There are deeper truths, though. Michael Albert connects the evils of actually existing communism to the rise of what he calls “coordinatorism,” the ideology of a new class defined ideologically by their role in dictating to society what it should do rather than economically by their role in production.
I don’t think this goes deep enough. It has long been a staple of the conservative critique of communism that the very existence of a utopian ideology of social transformation itself inevitably leads to catastrophe. The mass killings of the 20th century lend a great deal of credence to this notion. It is not just Nazism and Communism; the postwar creators of the American empire, who evolved an ideological worldview that James Peck has termed “visionary globalism,” shared the same problem in lesser degree.
The other critique, that communism removed self-interest and thus initiative, certainly did not apply to the builders of the system. Those revolutionaries, dictators, apparatchiks, and political entrepreneurs were engaged in a tremendous act of will.
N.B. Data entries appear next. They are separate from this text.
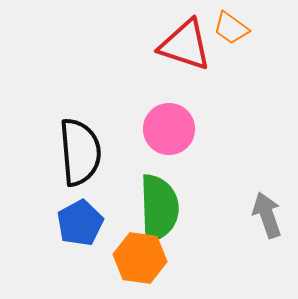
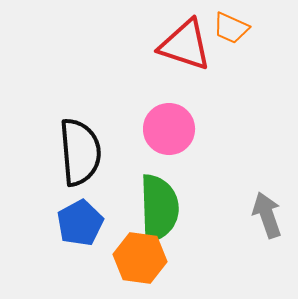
orange trapezoid: rotated 12 degrees counterclockwise
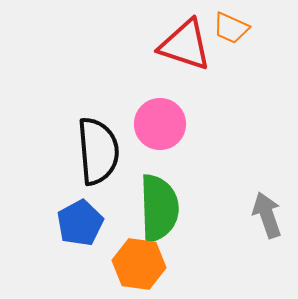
pink circle: moved 9 px left, 5 px up
black semicircle: moved 18 px right, 1 px up
orange hexagon: moved 1 px left, 6 px down
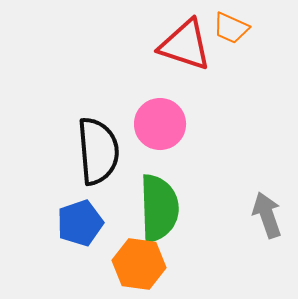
blue pentagon: rotated 9 degrees clockwise
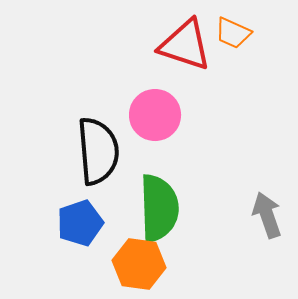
orange trapezoid: moved 2 px right, 5 px down
pink circle: moved 5 px left, 9 px up
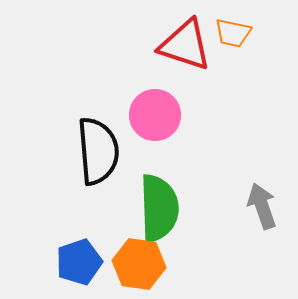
orange trapezoid: rotated 12 degrees counterclockwise
gray arrow: moved 5 px left, 9 px up
blue pentagon: moved 1 px left, 39 px down
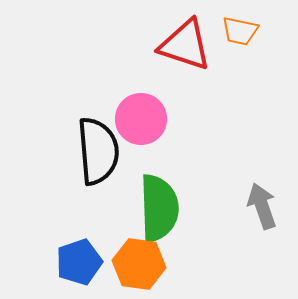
orange trapezoid: moved 7 px right, 2 px up
pink circle: moved 14 px left, 4 px down
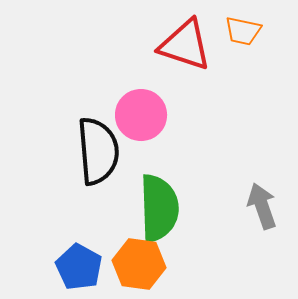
orange trapezoid: moved 3 px right
pink circle: moved 4 px up
blue pentagon: moved 5 px down; rotated 24 degrees counterclockwise
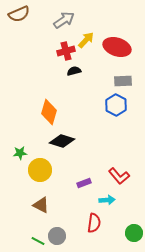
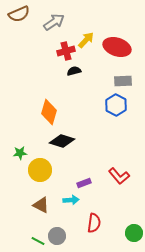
gray arrow: moved 10 px left, 2 px down
cyan arrow: moved 36 px left
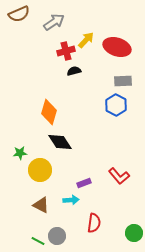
black diamond: moved 2 px left, 1 px down; rotated 40 degrees clockwise
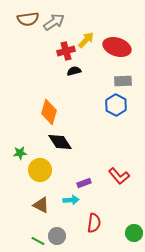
brown semicircle: moved 9 px right, 5 px down; rotated 15 degrees clockwise
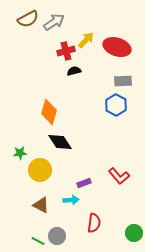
brown semicircle: rotated 20 degrees counterclockwise
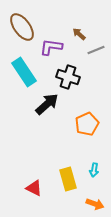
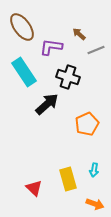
red triangle: rotated 18 degrees clockwise
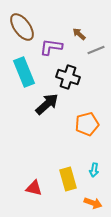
cyan rectangle: rotated 12 degrees clockwise
orange pentagon: rotated 10 degrees clockwise
red triangle: rotated 30 degrees counterclockwise
orange arrow: moved 2 px left, 1 px up
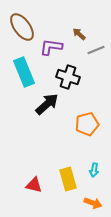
red triangle: moved 3 px up
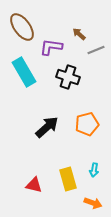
cyan rectangle: rotated 8 degrees counterclockwise
black arrow: moved 23 px down
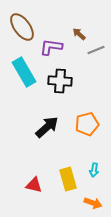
black cross: moved 8 px left, 4 px down; rotated 15 degrees counterclockwise
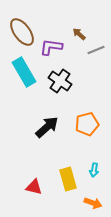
brown ellipse: moved 5 px down
black cross: rotated 30 degrees clockwise
red triangle: moved 2 px down
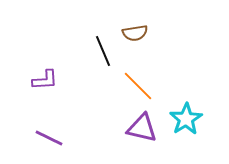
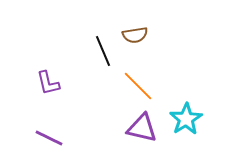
brown semicircle: moved 2 px down
purple L-shape: moved 3 px right, 3 px down; rotated 80 degrees clockwise
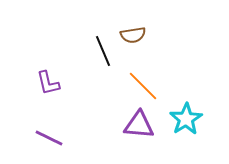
brown semicircle: moved 2 px left
orange line: moved 5 px right
purple triangle: moved 3 px left, 3 px up; rotated 8 degrees counterclockwise
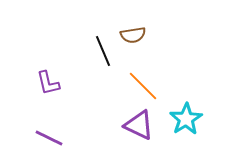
purple triangle: rotated 20 degrees clockwise
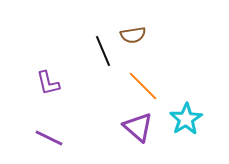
purple triangle: moved 1 px left, 2 px down; rotated 16 degrees clockwise
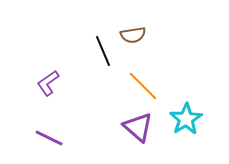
purple L-shape: rotated 68 degrees clockwise
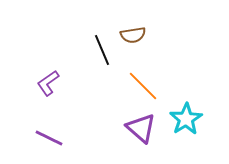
black line: moved 1 px left, 1 px up
purple triangle: moved 3 px right, 1 px down
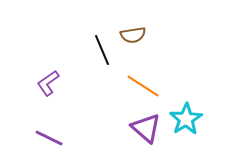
orange line: rotated 12 degrees counterclockwise
purple triangle: moved 5 px right
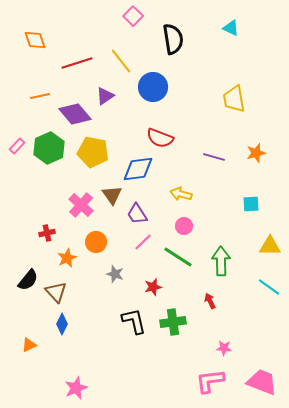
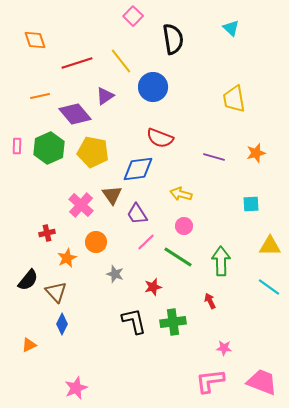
cyan triangle at (231, 28): rotated 18 degrees clockwise
pink rectangle at (17, 146): rotated 42 degrees counterclockwise
pink line at (143, 242): moved 3 px right
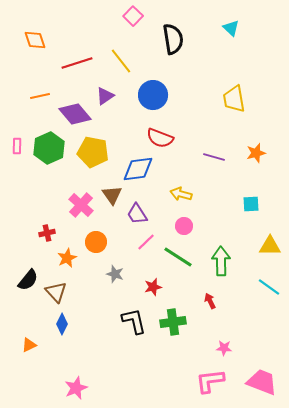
blue circle at (153, 87): moved 8 px down
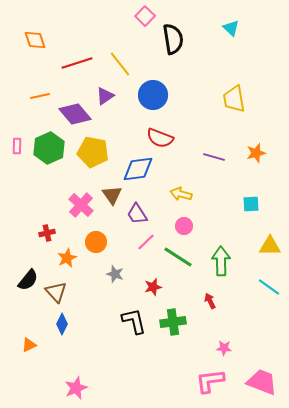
pink square at (133, 16): moved 12 px right
yellow line at (121, 61): moved 1 px left, 3 px down
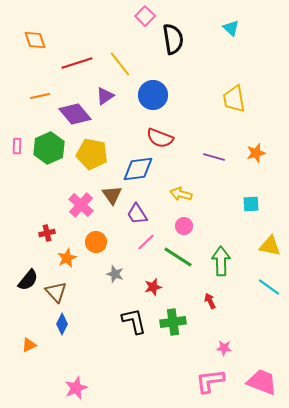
yellow pentagon at (93, 152): moved 1 px left, 2 px down
yellow triangle at (270, 246): rotated 10 degrees clockwise
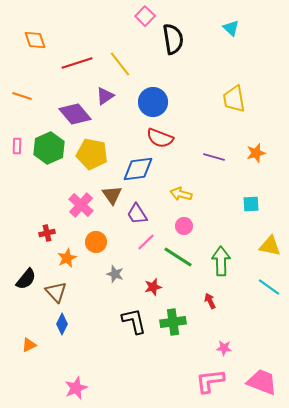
blue circle at (153, 95): moved 7 px down
orange line at (40, 96): moved 18 px left; rotated 30 degrees clockwise
black semicircle at (28, 280): moved 2 px left, 1 px up
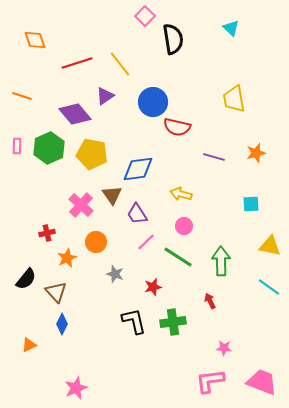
red semicircle at (160, 138): moved 17 px right, 11 px up; rotated 8 degrees counterclockwise
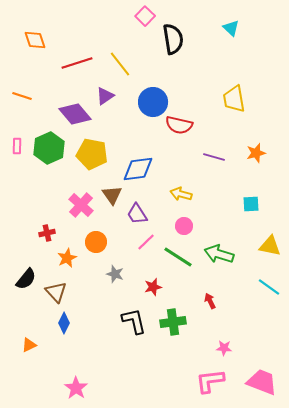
red semicircle at (177, 127): moved 2 px right, 2 px up
green arrow at (221, 261): moved 2 px left, 7 px up; rotated 72 degrees counterclockwise
blue diamond at (62, 324): moved 2 px right, 1 px up
pink star at (76, 388): rotated 15 degrees counterclockwise
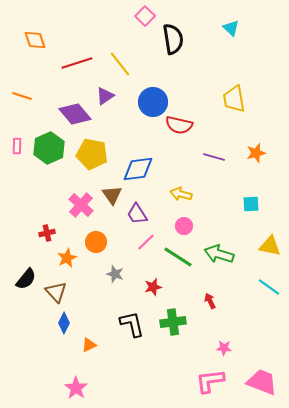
black L-shape at (134, 321): moved 2 px left, 3 px down
orange triangle at (29, 345): moved 60 px right
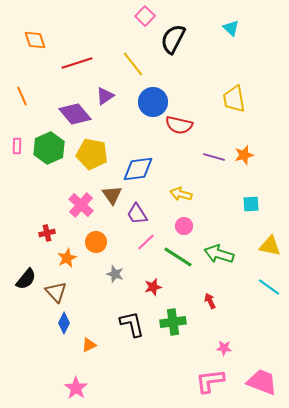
black semicircle at (173, 39): rotated 144 degrees counterclockwise
yellow line at (120, 64): moved 13 px right
orange line at (22, 96): rotated 48 degrees clockwise
orange star at (256, 153): moved 12 px left, 2 px down
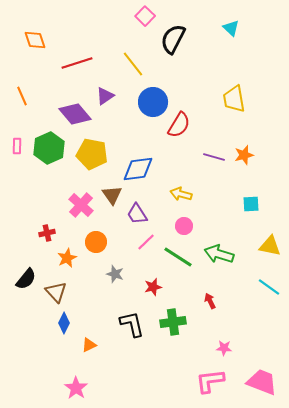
red semicircle at (179, 125): rotated 72 degrees counterclockwise
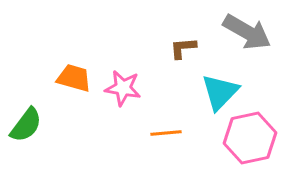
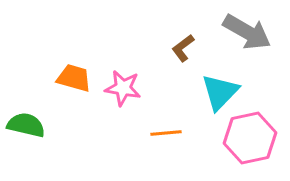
brown L-shape: rotated 32 degrees counterclockwise
green semicircle: rotated 114 degrees counterclockwise
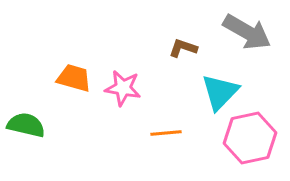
brown L-shape: rotated 56 degrees clockwise
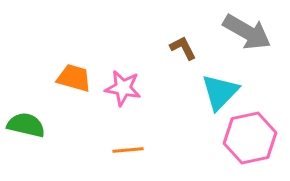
brown L-shape: rotated 44 degrees clockwise
orange line: moved 38 px left, 17 px down
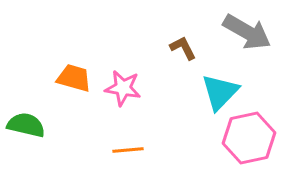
pink hexagon: moved 1 px left
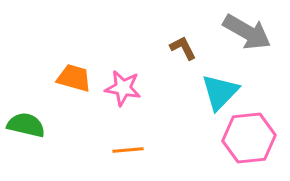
pink hexagon: rotated 6 degrees clockwise
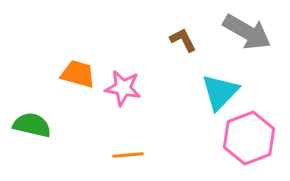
brown L-shape: moved 8 px up
orange trapezoid: moved 4 px right, 4 px up
green semicircle: moved 6 px right
pink hexagon: rotated 15 degrees counterclockwise
orange line: moved 5 px down
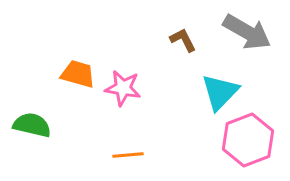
pink hexagon: moved 1 px left, 2 px down
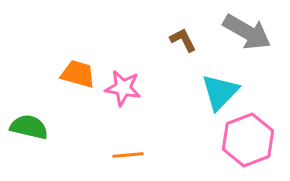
green semicircle: moved 3 px left, 2 px down
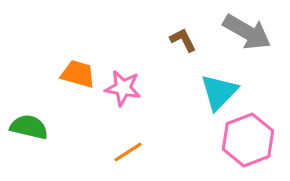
cyan triangle: moved 1 px left
orange line: moved 3 px up; rotated 28 degrees counterclockwise
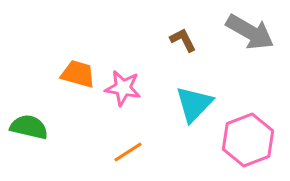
gray arrow: moved 3 px right
cyan triangle: moved 25 px left, 12 px down
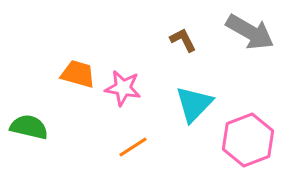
orange line: moved 5 px right, 5 px up
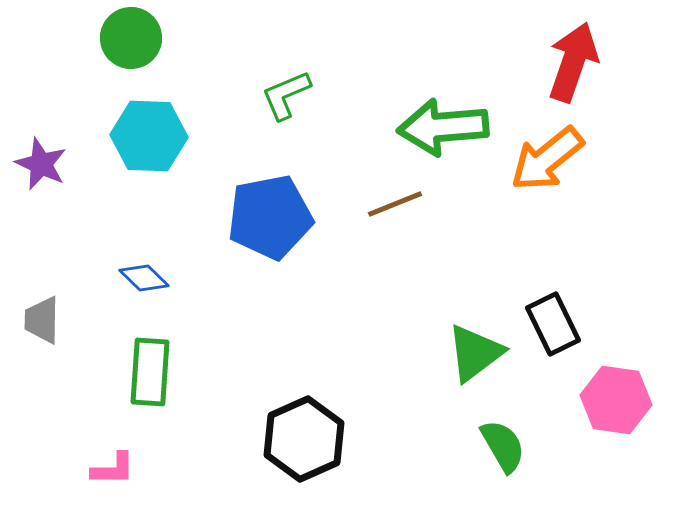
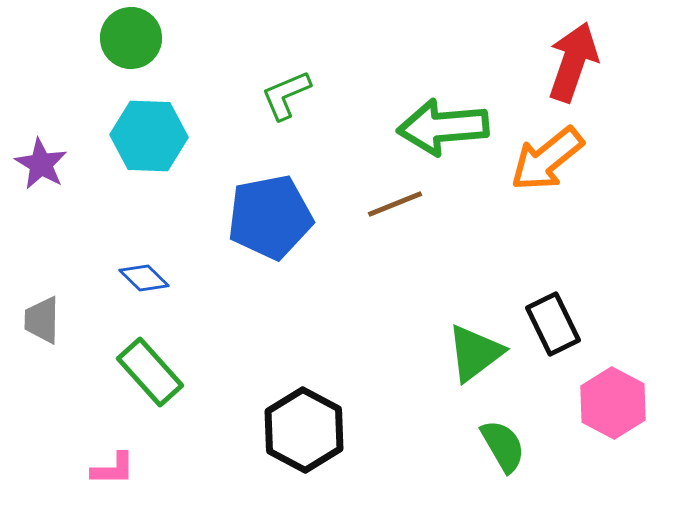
purple star: rotated 6 degrees clockwise
green rectangle: rotated 46 degrees counterclockwise
pink hexagon: moved 3 px left, 3 px down; rotated 20 degrees clockwise
black hexagon: moved 9 px up; rotated 8 degrees counterclockwise
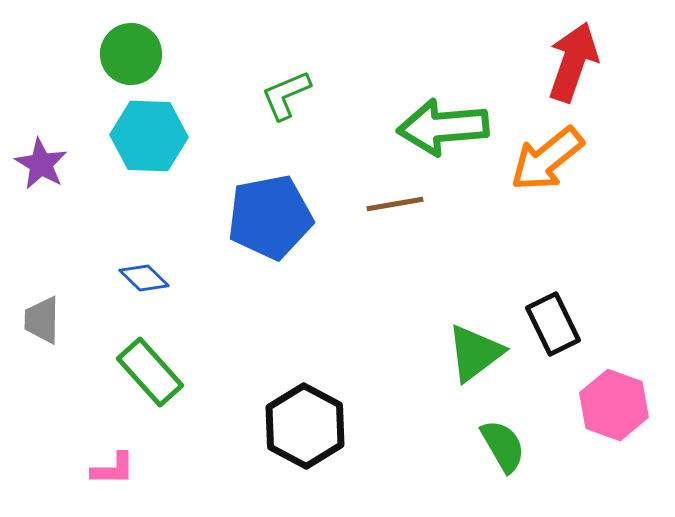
green circle: moved 16 px down
brown line: rotated 12 degrees clockwise
pink hexagon: moved 1 px right, 2 px down; rotated 8 degrees counterclockwise
black hexagon: moved 1 px right, 4 px up
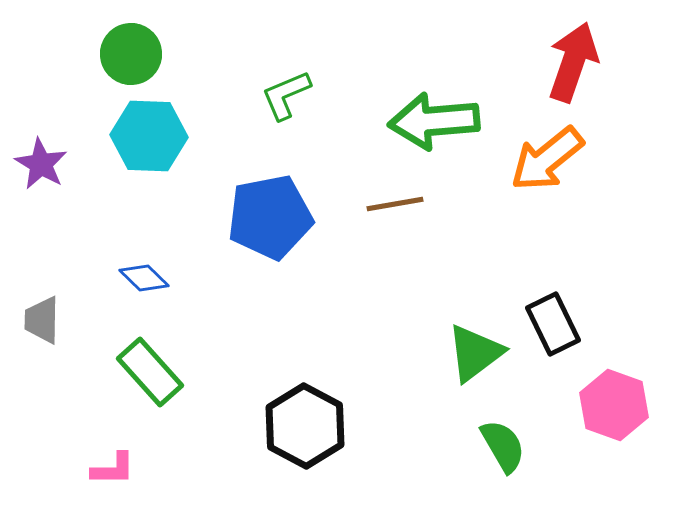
green arrow: moved 9 px left, 6 px up
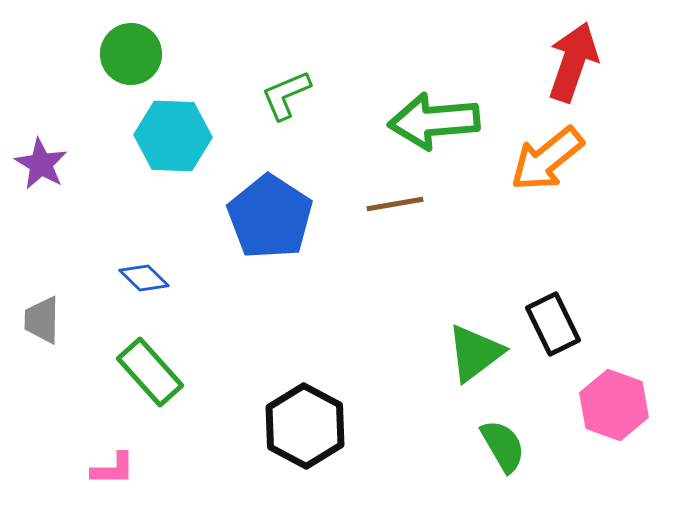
cyan hexagon: moved 24 px right
blue pentagon: rotated 28 degrees counterclockwise
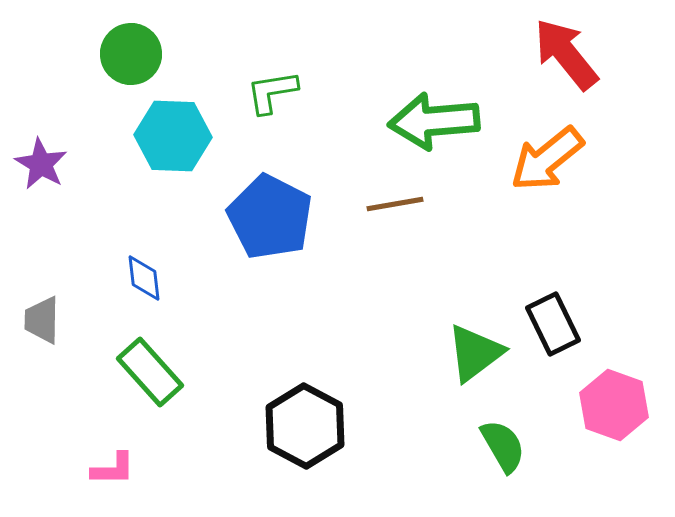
red arrow: moved 7 px left, 8 px up; rotated 58 degrees counterclockwise
green L-shape: moved 14 px left, 3 px up; rotated 14 degrees clockwise
blue pentagon: rotated 6 degrees counterclockwise
blue diamond: rotated 39 degrees clockwise
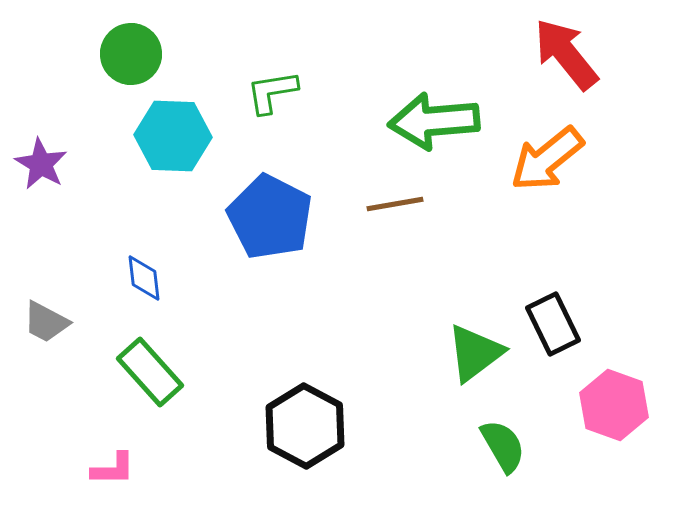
gray trapezoid: moved 4 px right, 2 px down; rotated 63 degrees counterclockwise
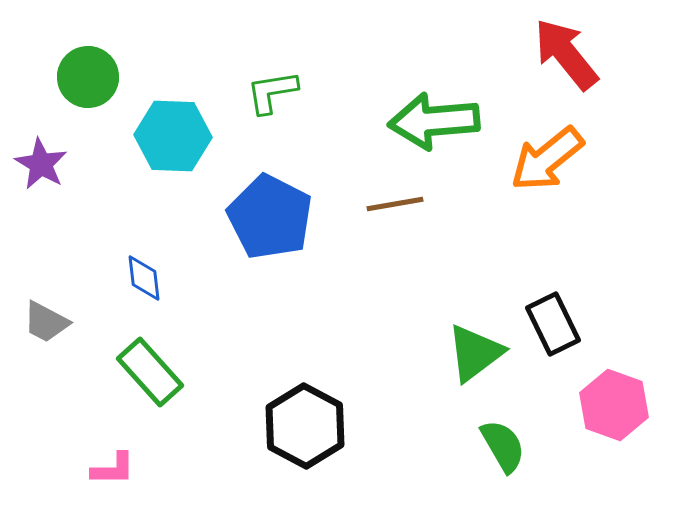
green circle: moved 43 px left, 23 px down
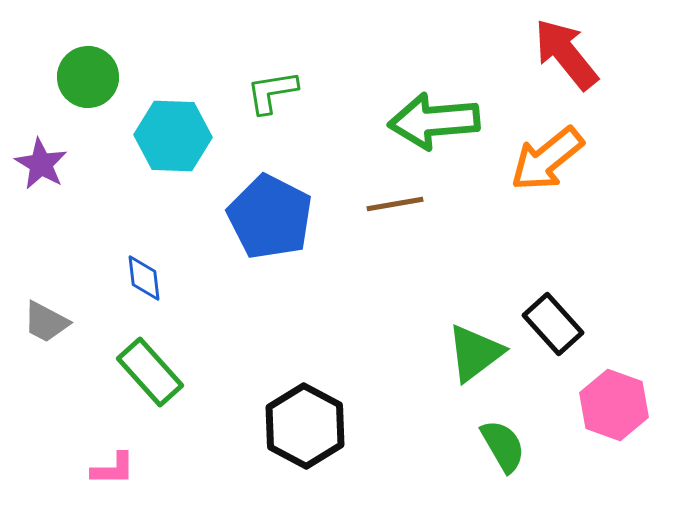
black rectangle: rotated 16 degrees counterclockwise
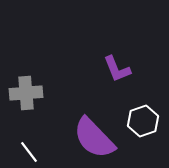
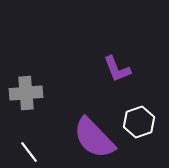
white hexagon: moved 4 px left, 1 px down
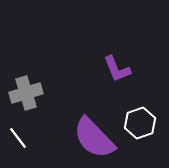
gray cross: rotated 12 degrees counterclockwise
white hexagon: moved 1 px right, 1 px down
white line: moved 11 px left, 14 px up
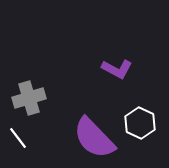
purple L-shape: rotated 40 degrees counterclockwise
gray cross: moved 3 px right, 5 px down
white hexagon: rotated 16 degrees counterclockwise
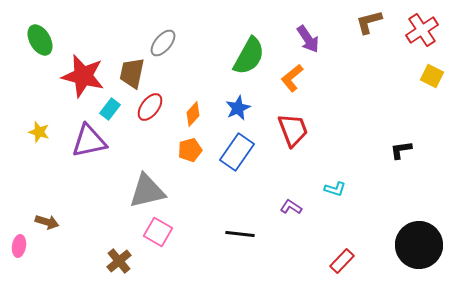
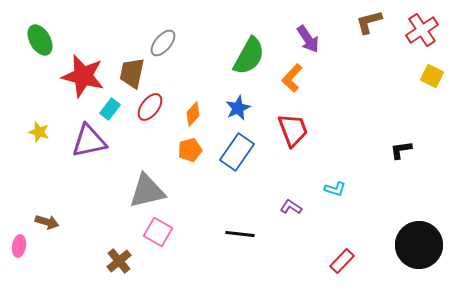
orange L-shape: rotated 8 degrees counterclockwise
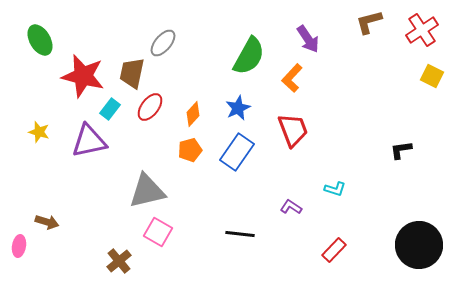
red rectangle: moved 8 px left, 11 px up
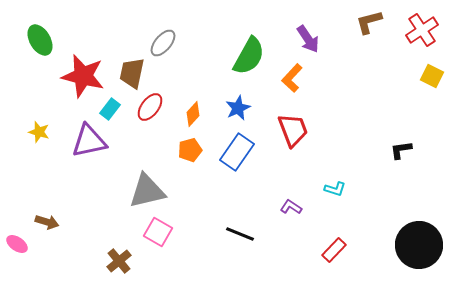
black line: rotated 16 degrees clockwise
pink ellipse: moved 2 px left, 2 px up; rotated 65 degrees counterclockwise
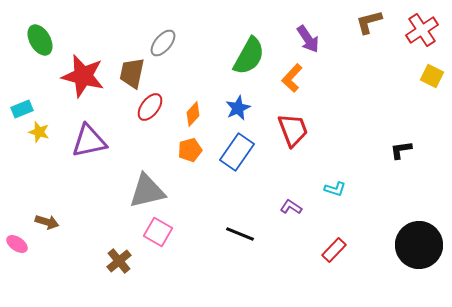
cyan rectangle: moved 88 px left; rotated 30 degrees clockwise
They shook the pillars of Heaven and tried to force the pace of history, all the while proclaiming that they were in the service of historical inevitability.
They weren’t all, or even mostly, evil or purely self-serving. What united them, though — the ones that survived or succeeded — was a shared belief that they must use whatever degree of ruthlessness was required to achieve the dictates of history.
There is a new left in the world, that wishes to disavow any connection with that history of heroism, sacrifice, folly, and destruction, that wishes not to impose a cost on anyone — and much of which also doesn’t wish to bear any.
How will it avoid the mistakes of the past and also avoid the comfort and moral safety of powerlessness? How will it unite the head and the heart — without forgetting the hand?